Dolby Digital 5.1 Audio is lively. All dialog is clear and easy to understand, while the soundscape gives you some little surprises here and there from different channels. The 'alien howl' that will remind you of those screams from Invasion of the Body Snatchers is mixed a little bit too high in the mix for my tastes, but this is otherwise a good audio presentation.

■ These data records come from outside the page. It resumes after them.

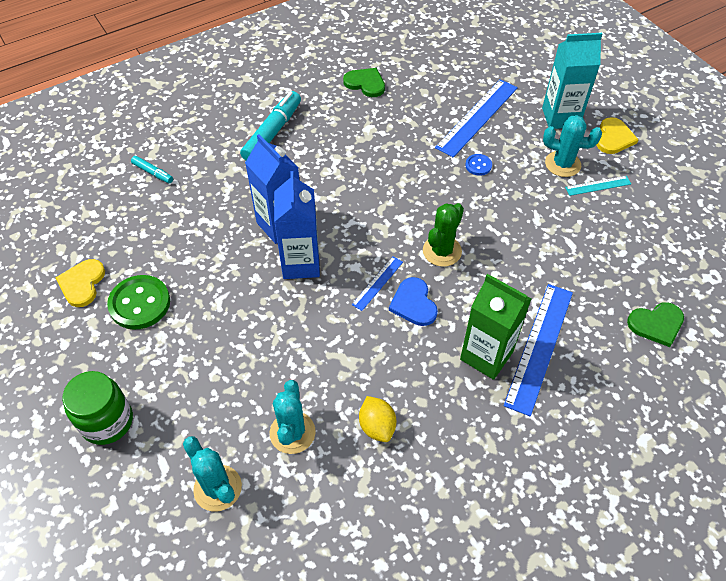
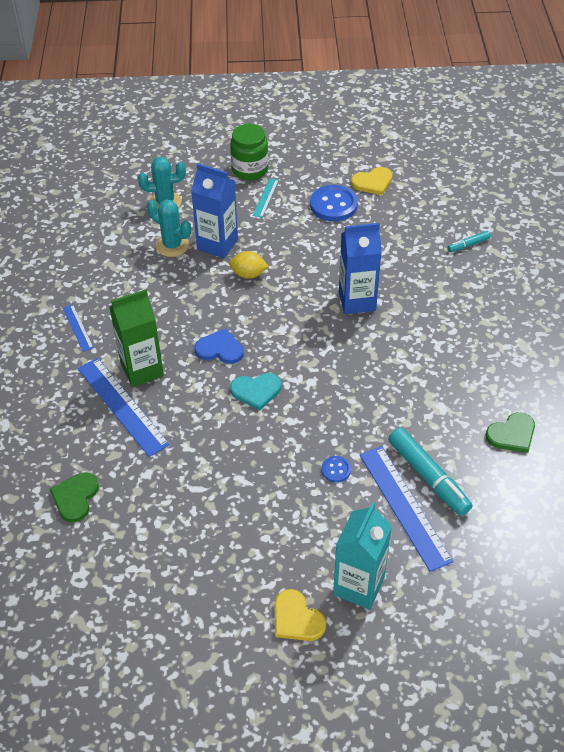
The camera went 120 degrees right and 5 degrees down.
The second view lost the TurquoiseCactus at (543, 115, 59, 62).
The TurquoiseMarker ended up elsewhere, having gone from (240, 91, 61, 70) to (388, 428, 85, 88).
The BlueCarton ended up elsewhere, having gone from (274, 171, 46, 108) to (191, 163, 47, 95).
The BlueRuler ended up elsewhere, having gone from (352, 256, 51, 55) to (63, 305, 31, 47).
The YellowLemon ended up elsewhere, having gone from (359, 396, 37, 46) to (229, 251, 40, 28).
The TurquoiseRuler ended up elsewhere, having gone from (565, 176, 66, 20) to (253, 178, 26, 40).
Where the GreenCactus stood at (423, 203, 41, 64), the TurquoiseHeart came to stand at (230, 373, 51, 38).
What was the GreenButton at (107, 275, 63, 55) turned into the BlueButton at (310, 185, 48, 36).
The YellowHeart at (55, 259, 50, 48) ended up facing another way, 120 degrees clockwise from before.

Almost Human comes across with the extras, starting with boilerplate items like English SDH subtitles, Spanish Language Subtitles, the Theatrical Trailer, Alternate Trailers, a Vintage TV Spot (pretty cool) and a Photo Gallery. Go ahead and kick back then for a healthy helping of extras, including a Commentary Track with director Joe Begos and actor Josh Ethier, a Commentary Track with Joe, Josh, Graham Skipper and associate producer Cory Lockman, (both tracks are entertaining and there's not too much overlap) a Feature Length Making Of Documentary, (actually just 45 minutes, but worth a watch) a 5-minute Behind the Scenes featurette, 2 minutes On Set With Graham Skipper and the 4-minute Short Film: Toxin, revolving around a sort-of zombie POV attack. . That's a pretty nice dose of extras!

Final Thoughts:
Almost Human strives for that gritty early '80s horror vibe with an old-school alien abduction storyline and plenty of practical gore. The movie builds some nice suspense and really starts to take off in the abruptly aborted final act. It's a blessing for gore-hounds like myself who were hoping the carnage would really go over the top, but, coupled with some less-than-perfect performances, (Josh Ethier as the title subject does the best with his role) it means that discerning horror hounds might leave wishing for just a little more grit and realism. A fine effort, but that 'almost' in the title tends to apply. Rent It and judge for yourself.